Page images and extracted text
──────────────────────────────

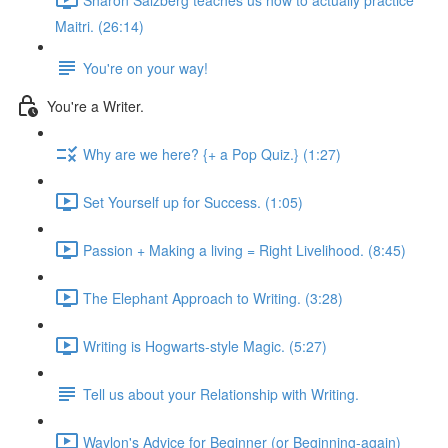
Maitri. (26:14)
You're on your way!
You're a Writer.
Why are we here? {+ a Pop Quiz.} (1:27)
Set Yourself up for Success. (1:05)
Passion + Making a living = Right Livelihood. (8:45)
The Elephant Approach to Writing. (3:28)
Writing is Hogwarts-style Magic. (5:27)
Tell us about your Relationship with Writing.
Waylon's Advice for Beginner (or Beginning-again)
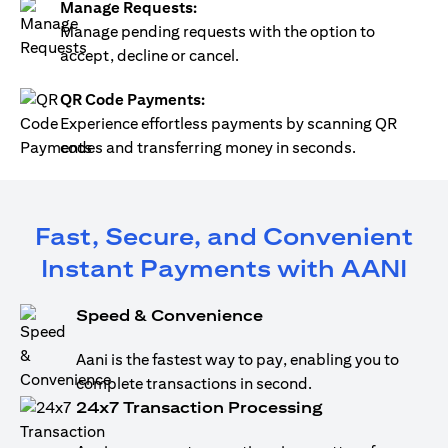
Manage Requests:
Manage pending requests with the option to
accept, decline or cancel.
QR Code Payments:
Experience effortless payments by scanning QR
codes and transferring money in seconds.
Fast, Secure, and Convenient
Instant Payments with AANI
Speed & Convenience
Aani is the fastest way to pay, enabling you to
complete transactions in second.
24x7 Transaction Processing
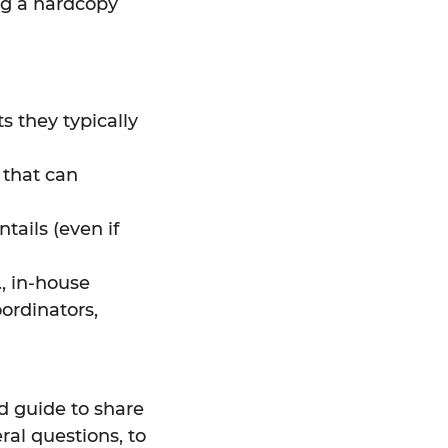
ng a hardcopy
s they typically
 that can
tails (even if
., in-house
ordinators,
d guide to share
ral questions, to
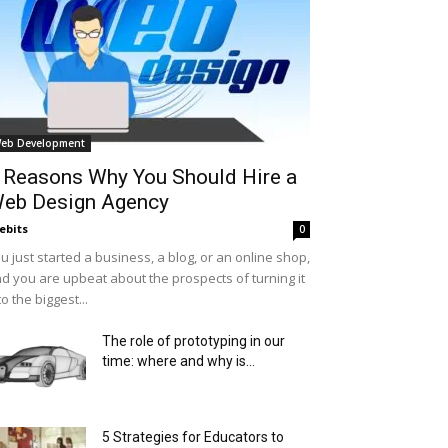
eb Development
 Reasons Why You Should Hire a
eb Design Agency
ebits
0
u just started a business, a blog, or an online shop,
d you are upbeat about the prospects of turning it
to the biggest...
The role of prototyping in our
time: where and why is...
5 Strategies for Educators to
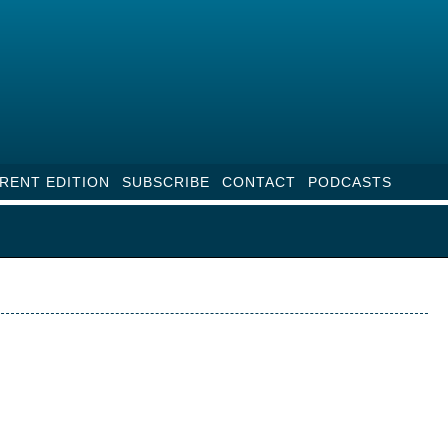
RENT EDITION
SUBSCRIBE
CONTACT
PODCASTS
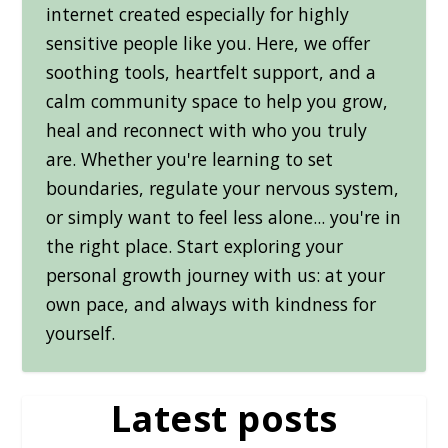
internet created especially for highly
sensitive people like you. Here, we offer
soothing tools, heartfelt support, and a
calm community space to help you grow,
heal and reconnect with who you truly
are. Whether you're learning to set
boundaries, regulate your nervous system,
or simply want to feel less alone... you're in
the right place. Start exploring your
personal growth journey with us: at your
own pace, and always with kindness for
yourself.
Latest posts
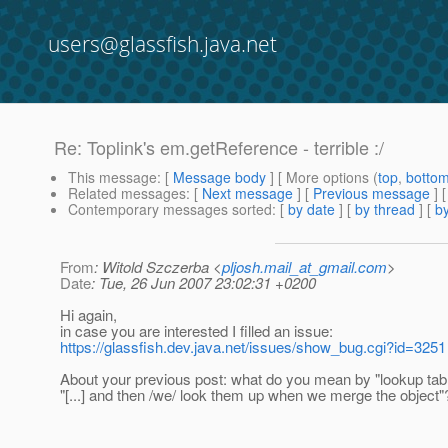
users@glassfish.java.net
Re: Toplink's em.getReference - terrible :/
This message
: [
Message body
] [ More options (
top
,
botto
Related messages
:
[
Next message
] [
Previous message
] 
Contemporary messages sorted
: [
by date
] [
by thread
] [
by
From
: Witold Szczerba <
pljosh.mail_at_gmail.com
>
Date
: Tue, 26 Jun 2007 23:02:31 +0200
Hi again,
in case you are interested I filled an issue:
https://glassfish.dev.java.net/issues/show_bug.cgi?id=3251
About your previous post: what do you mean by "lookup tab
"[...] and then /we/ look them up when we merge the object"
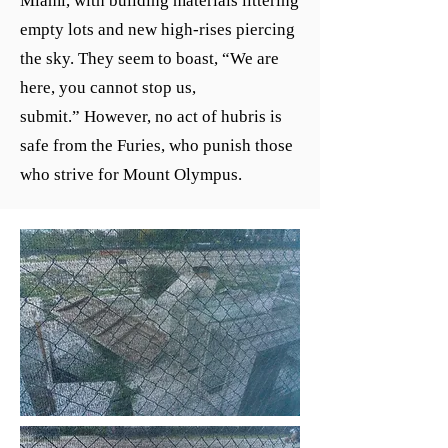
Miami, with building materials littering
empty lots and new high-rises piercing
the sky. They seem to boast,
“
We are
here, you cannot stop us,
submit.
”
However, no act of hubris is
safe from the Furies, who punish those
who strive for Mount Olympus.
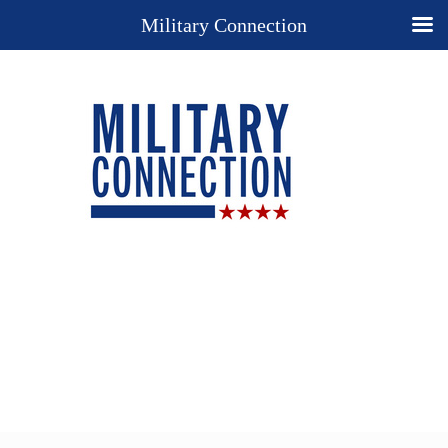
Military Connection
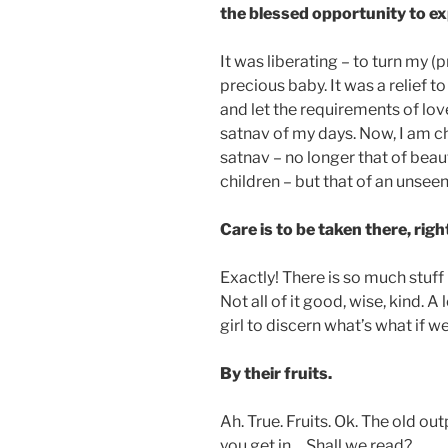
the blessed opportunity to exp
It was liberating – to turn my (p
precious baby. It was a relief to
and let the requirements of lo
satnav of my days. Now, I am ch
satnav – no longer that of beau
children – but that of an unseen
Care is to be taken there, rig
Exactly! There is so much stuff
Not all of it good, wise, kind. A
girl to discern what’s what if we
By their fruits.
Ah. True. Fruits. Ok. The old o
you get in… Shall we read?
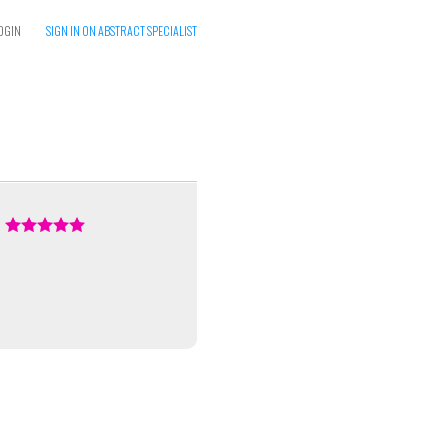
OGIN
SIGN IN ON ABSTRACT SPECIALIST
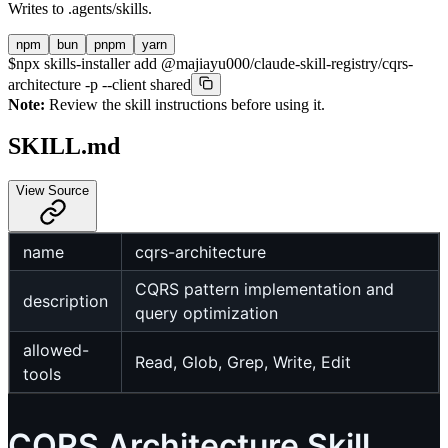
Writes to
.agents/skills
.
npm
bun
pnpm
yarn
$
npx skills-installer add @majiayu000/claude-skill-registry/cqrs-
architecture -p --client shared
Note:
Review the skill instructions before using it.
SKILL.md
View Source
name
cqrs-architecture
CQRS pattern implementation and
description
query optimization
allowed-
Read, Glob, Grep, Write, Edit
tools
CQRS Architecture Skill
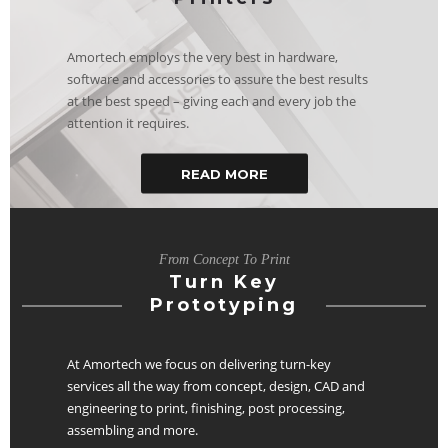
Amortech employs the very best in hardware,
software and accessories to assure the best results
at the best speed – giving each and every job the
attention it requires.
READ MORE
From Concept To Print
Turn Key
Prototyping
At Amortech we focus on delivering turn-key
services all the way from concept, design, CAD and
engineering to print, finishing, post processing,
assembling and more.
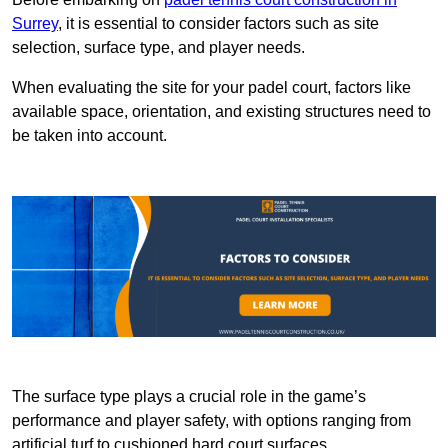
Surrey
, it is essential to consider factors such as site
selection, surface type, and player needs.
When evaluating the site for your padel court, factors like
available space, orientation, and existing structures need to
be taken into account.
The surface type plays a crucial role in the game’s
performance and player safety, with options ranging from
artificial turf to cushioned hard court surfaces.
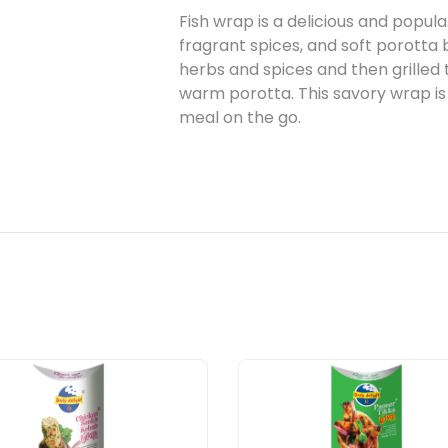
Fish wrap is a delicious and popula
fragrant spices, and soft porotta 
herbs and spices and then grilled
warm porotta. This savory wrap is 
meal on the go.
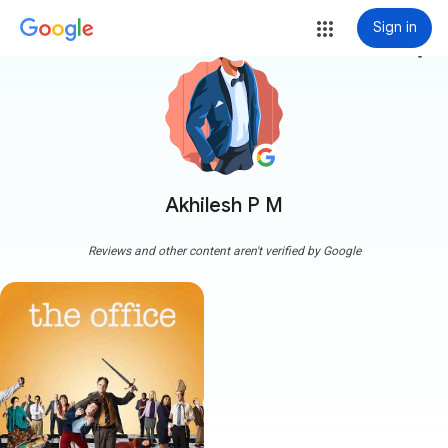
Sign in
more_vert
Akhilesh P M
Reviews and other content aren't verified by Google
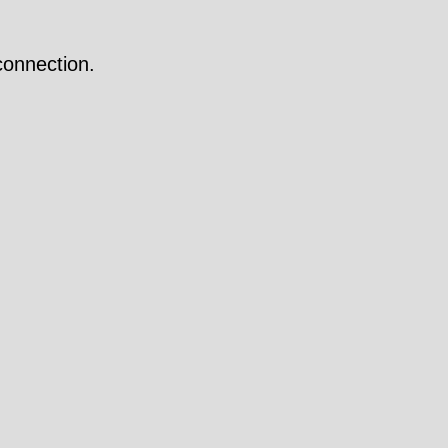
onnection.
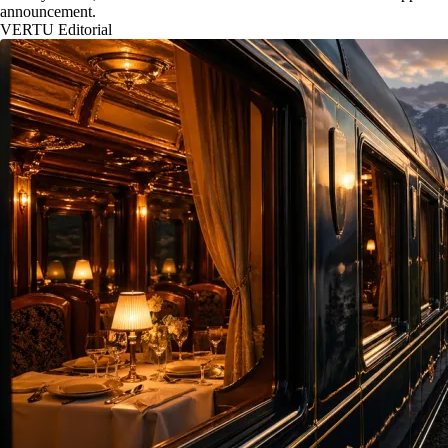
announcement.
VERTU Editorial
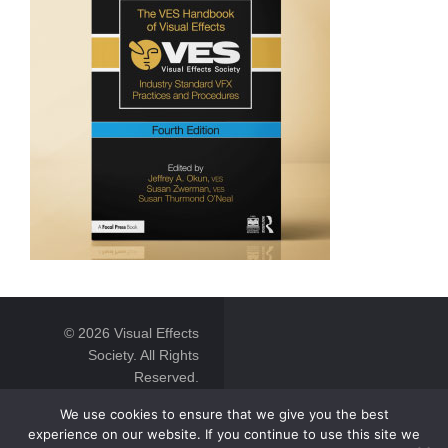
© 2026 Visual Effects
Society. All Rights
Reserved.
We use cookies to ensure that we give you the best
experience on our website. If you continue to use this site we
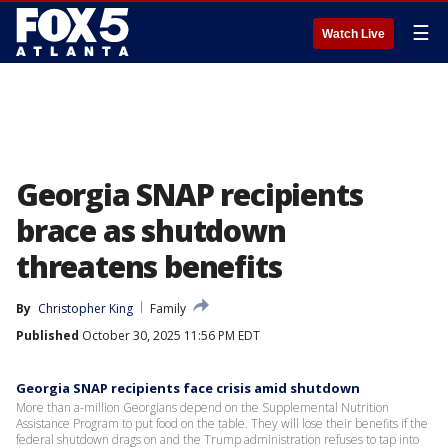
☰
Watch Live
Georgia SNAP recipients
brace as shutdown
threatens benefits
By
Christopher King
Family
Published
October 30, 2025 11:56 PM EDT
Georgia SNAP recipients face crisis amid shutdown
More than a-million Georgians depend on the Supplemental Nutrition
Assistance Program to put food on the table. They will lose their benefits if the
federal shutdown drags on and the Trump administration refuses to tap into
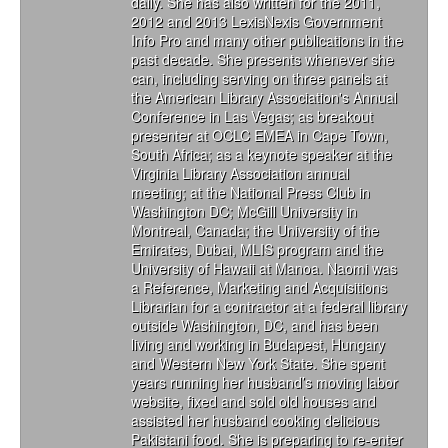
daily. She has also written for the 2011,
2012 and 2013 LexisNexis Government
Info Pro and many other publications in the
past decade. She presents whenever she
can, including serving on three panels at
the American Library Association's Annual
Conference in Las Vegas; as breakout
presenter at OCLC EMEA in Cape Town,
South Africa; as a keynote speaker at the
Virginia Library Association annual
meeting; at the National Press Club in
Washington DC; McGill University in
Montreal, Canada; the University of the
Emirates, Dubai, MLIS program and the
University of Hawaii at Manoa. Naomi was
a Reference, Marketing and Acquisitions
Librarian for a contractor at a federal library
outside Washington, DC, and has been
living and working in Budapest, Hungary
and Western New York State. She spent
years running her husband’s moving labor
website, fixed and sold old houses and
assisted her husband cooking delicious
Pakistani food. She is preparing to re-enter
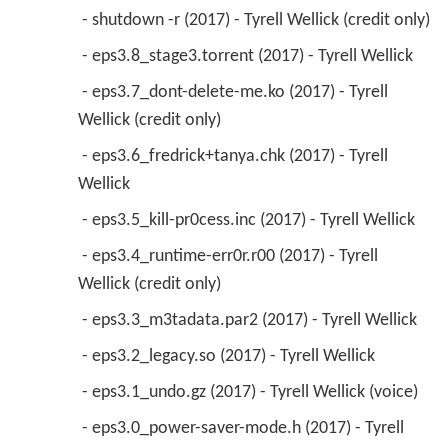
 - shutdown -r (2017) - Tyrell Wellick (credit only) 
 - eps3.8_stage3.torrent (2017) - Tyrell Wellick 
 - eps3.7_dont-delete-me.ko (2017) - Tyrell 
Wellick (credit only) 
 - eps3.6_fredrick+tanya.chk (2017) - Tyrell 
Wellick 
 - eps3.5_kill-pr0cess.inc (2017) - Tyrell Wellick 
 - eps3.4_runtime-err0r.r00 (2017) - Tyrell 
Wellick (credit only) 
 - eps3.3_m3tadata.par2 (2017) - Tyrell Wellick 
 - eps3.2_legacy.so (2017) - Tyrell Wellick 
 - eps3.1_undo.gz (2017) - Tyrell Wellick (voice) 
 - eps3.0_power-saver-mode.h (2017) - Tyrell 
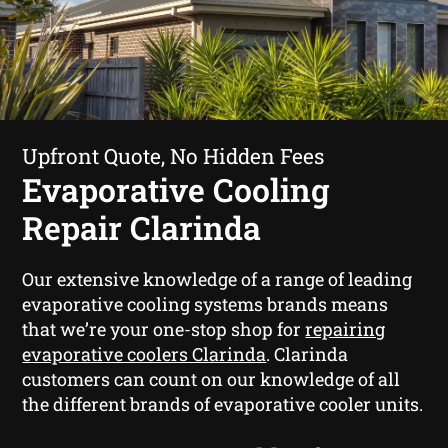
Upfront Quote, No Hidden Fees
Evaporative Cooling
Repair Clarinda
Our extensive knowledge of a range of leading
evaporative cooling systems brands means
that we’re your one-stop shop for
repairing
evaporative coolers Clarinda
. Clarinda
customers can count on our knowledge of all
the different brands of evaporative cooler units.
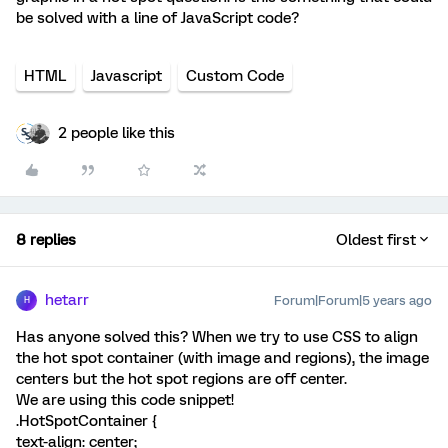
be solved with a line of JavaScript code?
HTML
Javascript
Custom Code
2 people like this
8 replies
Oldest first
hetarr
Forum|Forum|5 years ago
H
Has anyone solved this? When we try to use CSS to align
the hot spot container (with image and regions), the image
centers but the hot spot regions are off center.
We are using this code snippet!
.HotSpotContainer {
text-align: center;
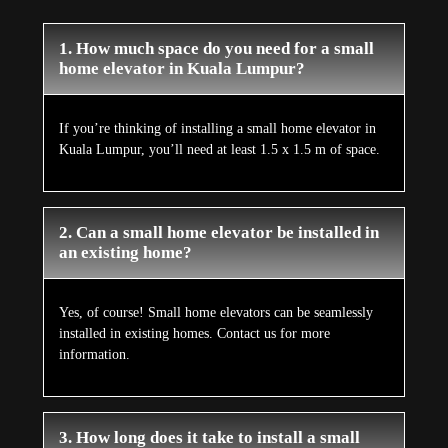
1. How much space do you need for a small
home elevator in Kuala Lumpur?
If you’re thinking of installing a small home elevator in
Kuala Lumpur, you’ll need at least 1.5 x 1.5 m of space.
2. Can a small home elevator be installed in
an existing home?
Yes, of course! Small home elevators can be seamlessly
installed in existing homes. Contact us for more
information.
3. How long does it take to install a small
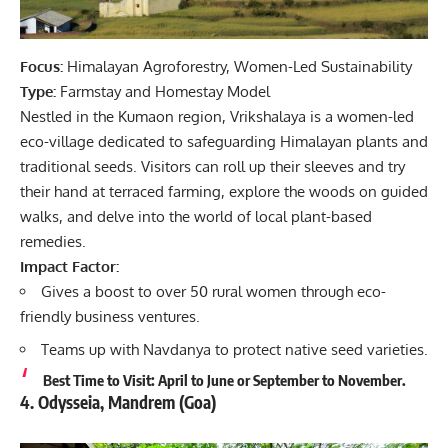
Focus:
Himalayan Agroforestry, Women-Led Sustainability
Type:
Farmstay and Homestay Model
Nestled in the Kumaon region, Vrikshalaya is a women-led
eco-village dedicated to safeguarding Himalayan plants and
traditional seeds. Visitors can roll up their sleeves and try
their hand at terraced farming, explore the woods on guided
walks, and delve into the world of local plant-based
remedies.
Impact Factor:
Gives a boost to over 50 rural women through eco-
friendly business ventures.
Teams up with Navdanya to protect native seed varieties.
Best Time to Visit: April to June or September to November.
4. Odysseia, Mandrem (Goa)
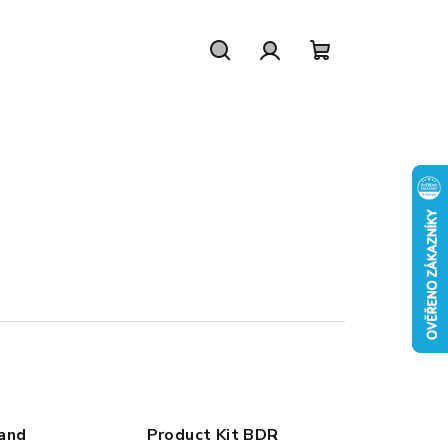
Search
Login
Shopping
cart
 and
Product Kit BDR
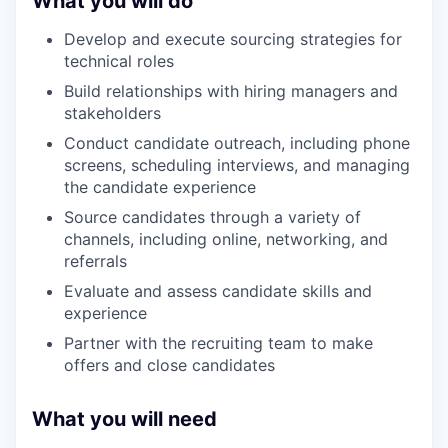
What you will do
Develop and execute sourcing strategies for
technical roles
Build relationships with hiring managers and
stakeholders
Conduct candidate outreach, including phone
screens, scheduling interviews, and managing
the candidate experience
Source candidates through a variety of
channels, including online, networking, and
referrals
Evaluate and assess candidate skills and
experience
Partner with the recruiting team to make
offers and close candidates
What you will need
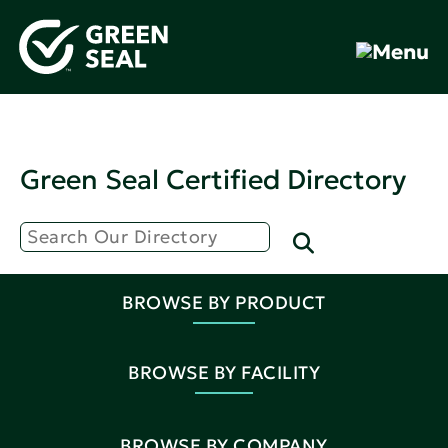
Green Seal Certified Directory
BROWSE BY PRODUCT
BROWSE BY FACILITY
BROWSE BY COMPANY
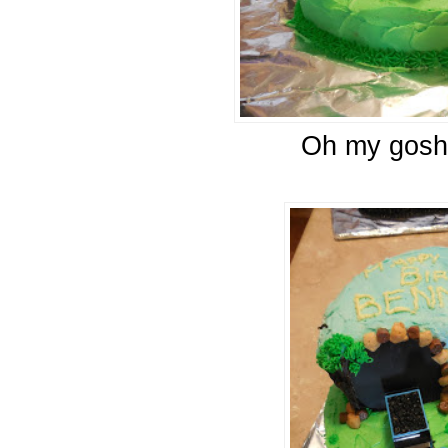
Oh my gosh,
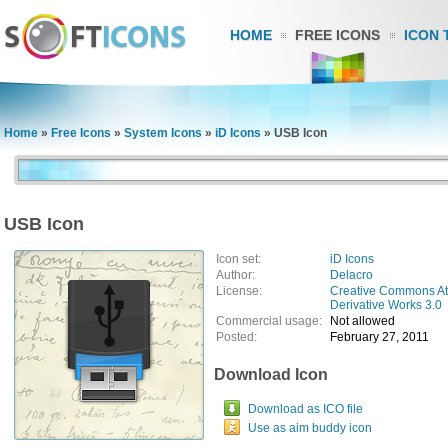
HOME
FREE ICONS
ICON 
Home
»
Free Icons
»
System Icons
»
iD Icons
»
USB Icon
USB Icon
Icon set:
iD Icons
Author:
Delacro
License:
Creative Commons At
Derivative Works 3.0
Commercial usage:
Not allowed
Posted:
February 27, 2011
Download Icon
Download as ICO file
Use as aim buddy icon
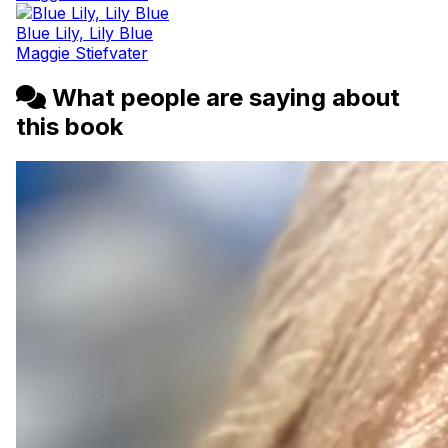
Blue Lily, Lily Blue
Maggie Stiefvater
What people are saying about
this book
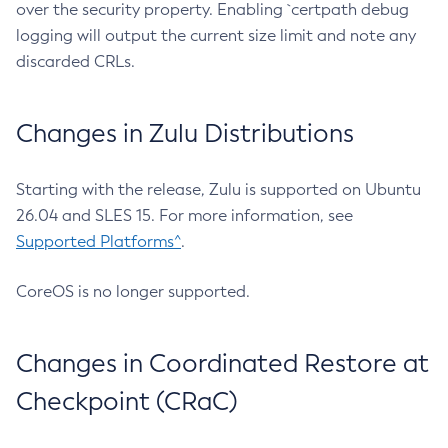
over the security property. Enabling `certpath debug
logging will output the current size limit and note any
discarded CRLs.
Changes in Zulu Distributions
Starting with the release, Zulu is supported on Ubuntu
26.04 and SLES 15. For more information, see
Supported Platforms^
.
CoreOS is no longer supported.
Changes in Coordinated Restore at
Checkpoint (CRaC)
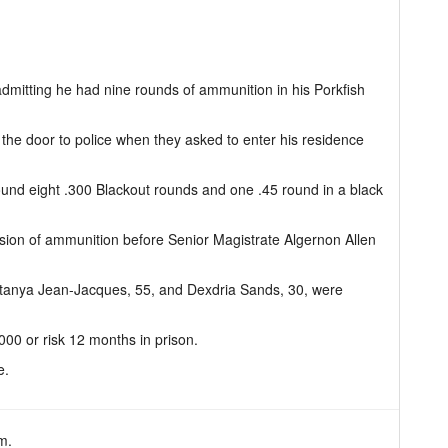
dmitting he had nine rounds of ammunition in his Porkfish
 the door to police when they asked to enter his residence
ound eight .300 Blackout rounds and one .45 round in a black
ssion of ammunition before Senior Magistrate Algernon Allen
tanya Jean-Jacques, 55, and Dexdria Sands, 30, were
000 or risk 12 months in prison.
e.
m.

──────────────────────────────

What the task requires
Format as a numbered list the lines of text starting with the line containing "dmitting he had" and running through the end of the data, omitting any blank lines.

Answer to this problem
1. dmitting he had nine rounds of ammunition in his Porkfish
2.  the door to police when they asked to enter his residence
3. ound eight .300 Blackout rounds and one .45 round in a black
4. ssion of ammunition before Senior Magistrate Algernon Allen
5. tanya Jean-Jacques, 55, and Dexdria Sands, 30, were
6. 000 or risk 12 months in prison.
7. e.
8. m.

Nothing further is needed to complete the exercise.